— Work to complete —
Only one number is wanted here: how many lines of the data hold "pixels".

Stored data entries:
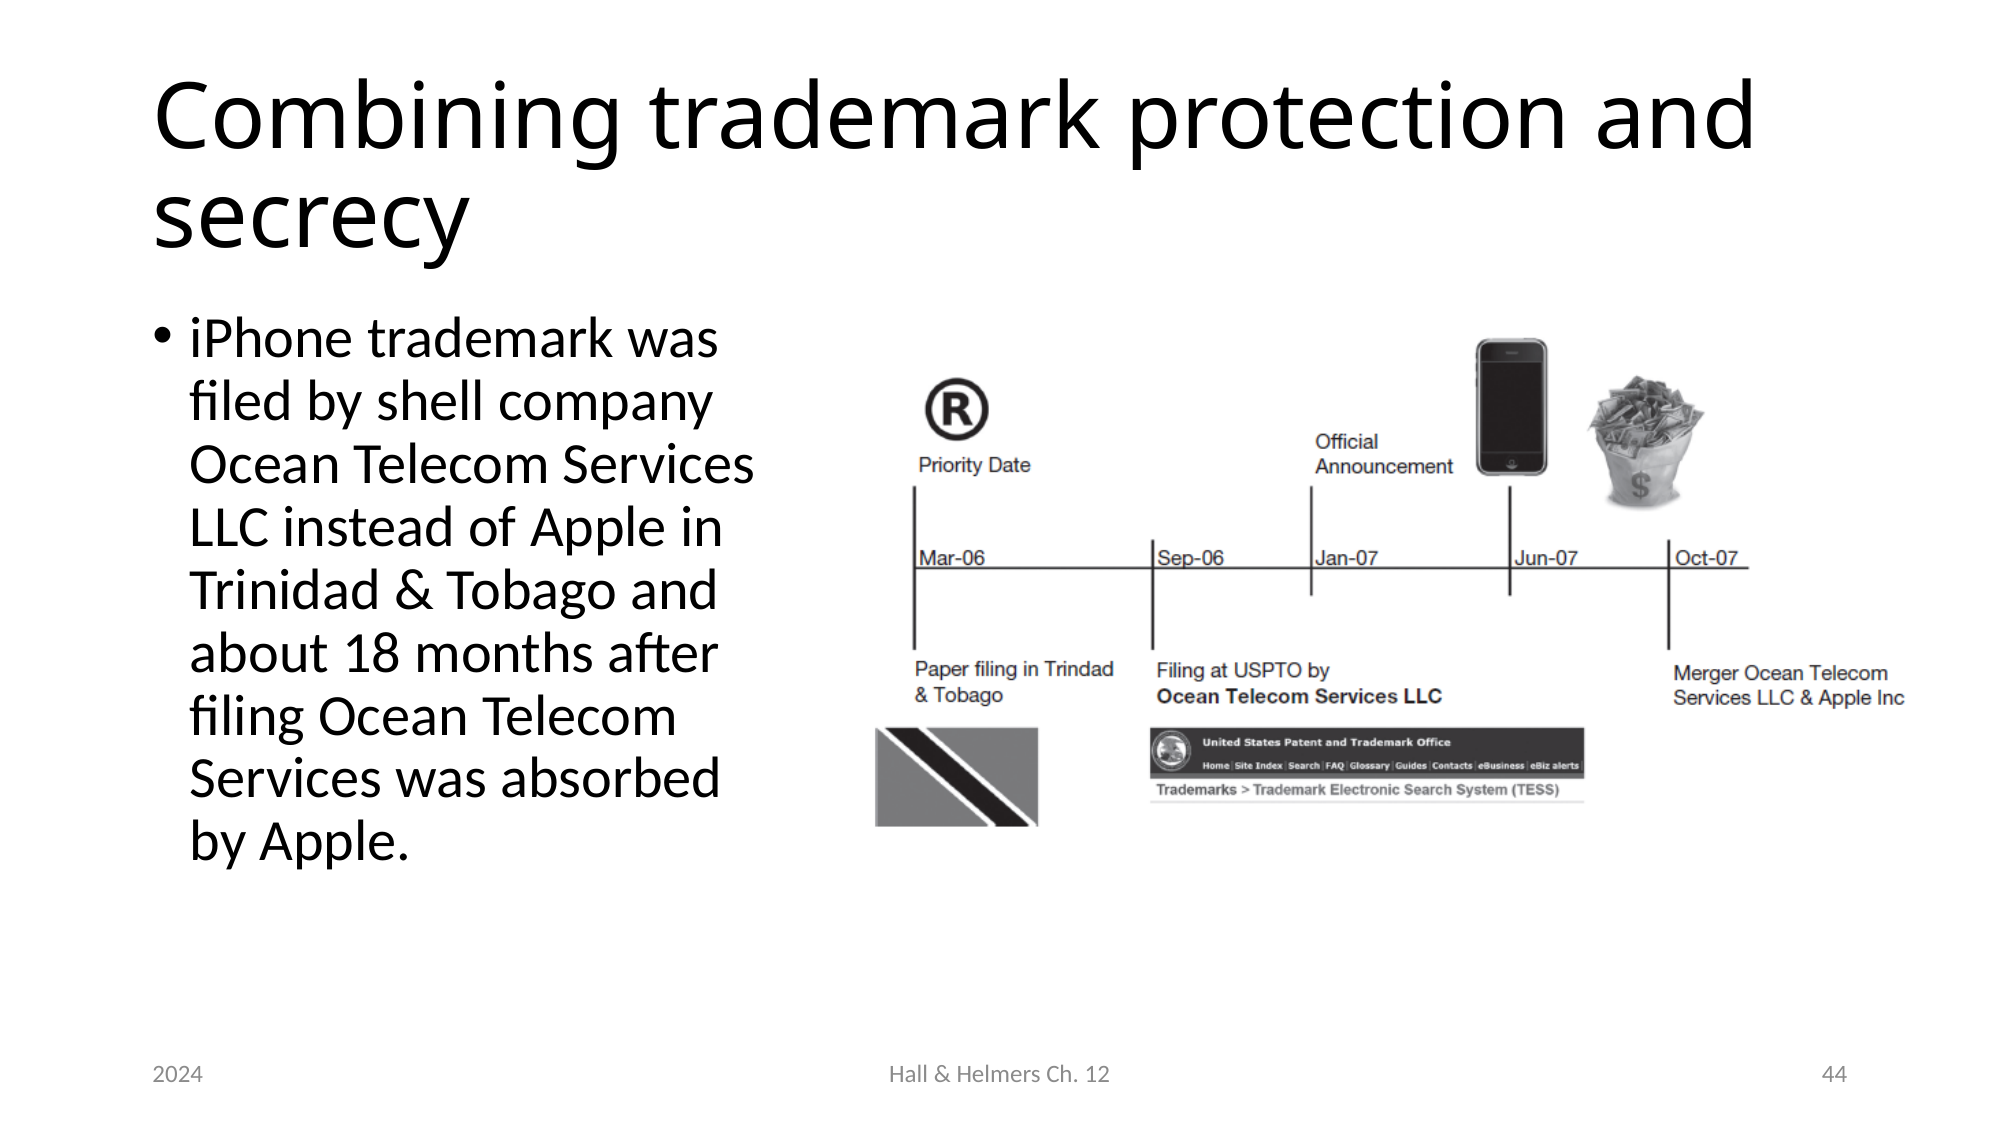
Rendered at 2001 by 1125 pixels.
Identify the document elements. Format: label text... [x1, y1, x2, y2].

footer Hall & Helmers Ch. 12 [662, 1042, 1338, 1103]
title Combining trademark protection and secrecy [137, 59, 1863, 278]
slide_number 2024 [137, 1042, 588, 1103]
slide_number 44 [1412, 1042, 1863, 1103]
picture [863, 322, 1914, 835]
list iPhone trademark was filed by shell company Ocean Telecom Services LLC instead of Apple in Trinidad & Tobago and about 18 months after filing Ocean Telecom Services was absorbed by Apple. [137, 299, 796, 1014]
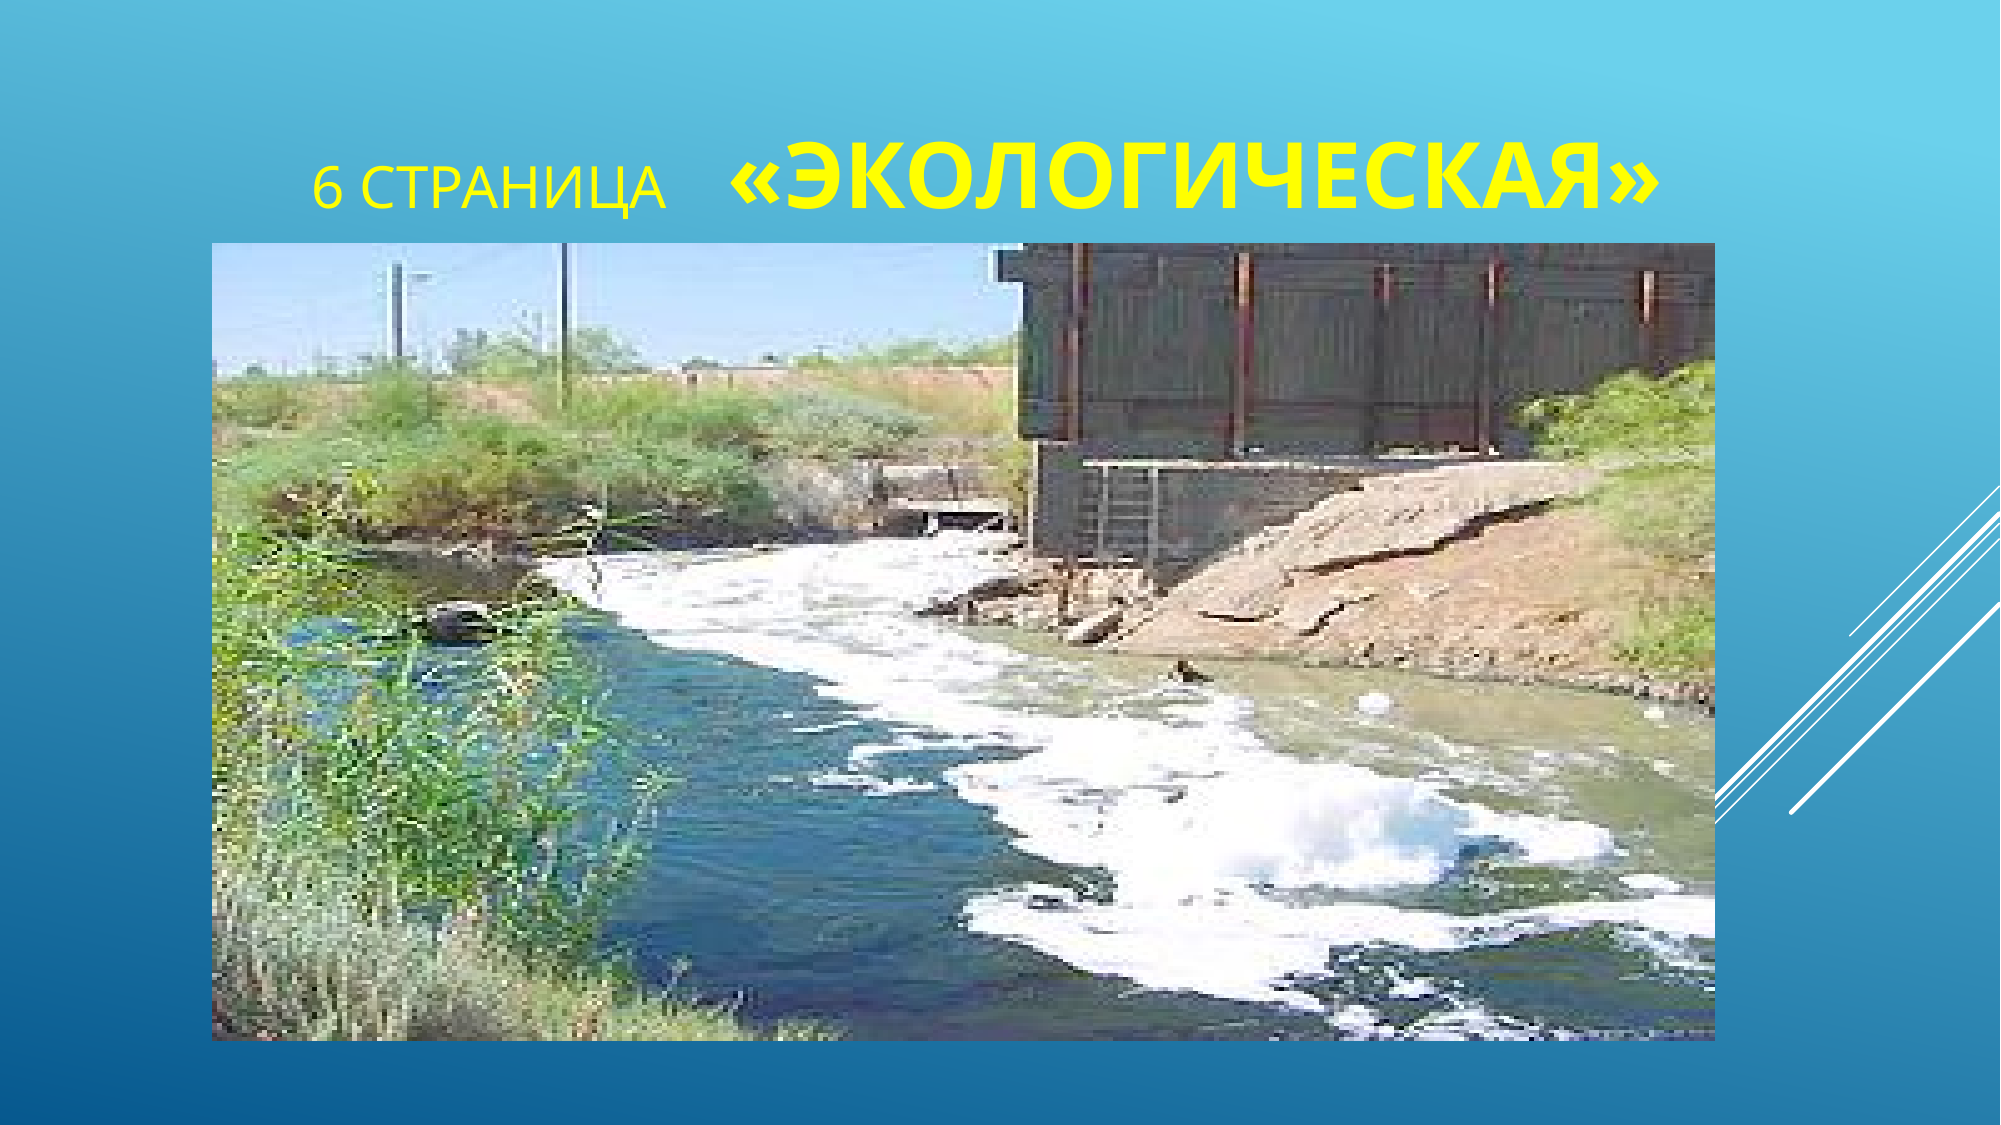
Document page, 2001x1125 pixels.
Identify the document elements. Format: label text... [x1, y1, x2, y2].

— Exercise output —
2